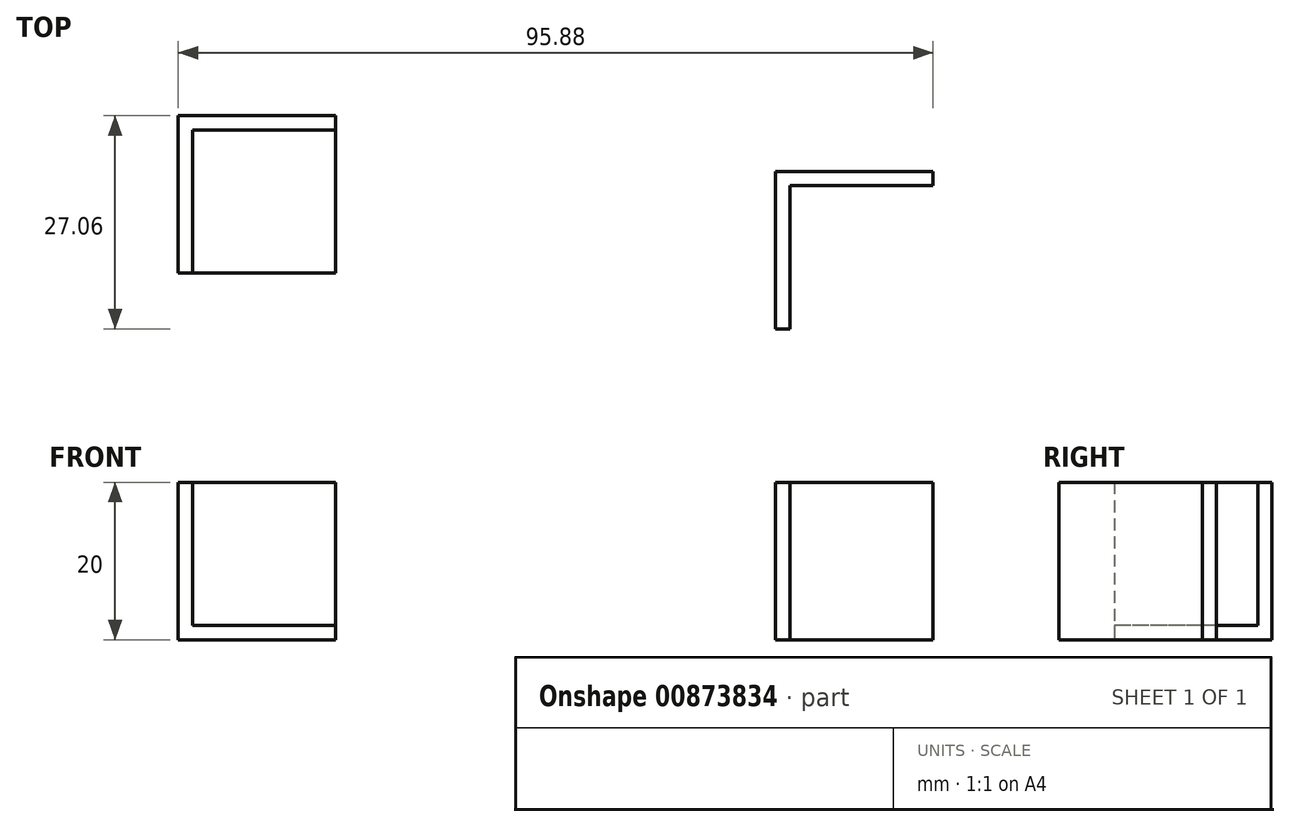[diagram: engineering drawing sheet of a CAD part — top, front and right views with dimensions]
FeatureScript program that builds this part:
annotation { "Feature Type Name" : "Feature", "Feature Type Description" : "" }
export const myFeature = defineFeature(function(context is Context, id is Id, definition is map)
    precondition{}
    {
        {
            var Q0;
            Q0=qCreatedBy(makeId("Top.planeOp"),FACE);
            var sketch = newSketch(context, id + "F0", { "sketchPlane" : qUnion([Q0])});
            skLineSegment(sketch, "E0.bottom", {"start": v(-58.02, 51.6) * mm, "end": v(-38.02, 51.6) * mm});
            skLineSegment(sketch, "E0.top", {"start": v(-58.02, 31.6) * mm, "end": v(-38.02, 31.6) * mm});
            skLineSegment(sketch, "E0.left", {"start": v(-58.02, 51.6) * mm, "end": v(-58.02, 31.6) * mm});
            skLineSegment(sketch, "E0.right", {"start": v(-38.02, 51.6) * mm, "end": v(-38.02, 31.6) * mm});
            skLineSegment(sketch, "E1.bottom", {"start": v(17.86, 44.54) * mm, "end": v(19.66, 44.54) * mm});
            skLineSegment(sketch, "E1.top", {"start": v(17.86, 24.54) * mm, "end": v(19.66, 24.54) * mm});
            skLineSegment(sketch, "E1.left", {"start": v(17.86, 44.54) * mm, "end": v(17.86, 24.54) * mm});
            skLineSegment(sketch, "E1.right", {"start": v(19.66, 42.74) * mm, "end": v(19.66, 24.54) * mm});
            skLineSegment(sketch, "E2.bottom", {"start": v(19.66, 44.54) * mm, "end": v(37.86, 44.54) * mm});
            skLineSegment(sketch, "E2.top", {"start": v(19.66, 42.74) * mm, "end": v(37.86, 42.74) * mm});
            skLineSegment(sketch, "E2.right", {"start": v(37.86, 44.54) * mm, "end": v(37.86, 42.74) * mm});
            skLineSegment(sketch, "E3.0", {"start": v(-56.22, 49.8) * mm, "end": v(-56.22, 31.6) * mm});
            skLineSegment(sketch, "E3.1", {"start": v(-56.22, 49.8) * mm, "end": v(-38.02, 49.8) * mm});
            skSolve(sketch);
        }
        {
            var Q0;
            {var subQ3=sQuery(id+"F0.wireOp",EDGE,"E3.0");Q0=makeQuery(id+"F0.imprint","IMPRINT",FACE,{"disambiguationData":[TD([[makeQuery(id+"F0.imprint","IMPRINT",EDGE,{"derivedFrom":subQ3}),1.0]])]});}
            extrude(context, id + "F1", {"entities" : qUnion([Q0]), "depth" : 1.8 * mm, "offsetDistance" : 25 * mm});
        }
        {
            var Q0;
            {var subQ1=sQuery(id+"F0.wireOp",EDGE,"E0.bottom");Q0=makeQuery(id+"F0.imprint","IMPRINT",FACE,{"disambiguationData":[TD([[makeQuery(id+"F0.imprint","IMPRINT",EDGE,{"derivedFrom":subQ1}),-1.0]])]});}
            extrude(context, id + "F2", {"entities" : qUnion([Q0]), "operationType" : NewBodyOperationType.ADD, "depth" : 20 * mm, "offsetDistance" : 25 * mm});
        }
        {
            var Q0;
            Q0=makeQuery(id+"F0.imprint","IMPRINT",FACE,{"disambiguationData":[TD([[makeQuery(id+"F0.imprint","IMPRINT",EDGE,{"derivedFrom":sQuery(id+"F0.wireOp",EDGE,"E1.bottom")}),-1.0]])]});
            extrude(context, id + "F3", {"entities" : qUnion([Q0]), "depth" : 20 * mm, "offsetDistance" : 25 * mm});
        }
    });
──────
▶ _Do this_
Which lines above contain the string "context"? Copy each of them.

▶ _Response to the exercise_
export const myFeature = defineFeature(function(context is Context, id is Id, definition is map)
            var sketch = newSketch(context, id + "F0", { "sketchPlane" : qUnion([Q0])});
            extrude(context, id + "F1", {"entities" : qUnion([Q0]), "depth" : 1.8 * mm, "offsetDistance" : 25 * mm});
            extrude(context, id + "F2", {"entities" : qUnion([Q0]), "operationType" : NewBodyOperationType.ADD, "depth" : 20 * mm, "offsetDistance" : 25 * mm});
            extrude(context, id + "F3", {"entities" : qUnion([Q0]), "depth" : 20 * mm, "offsetDistance" : 25 * mm});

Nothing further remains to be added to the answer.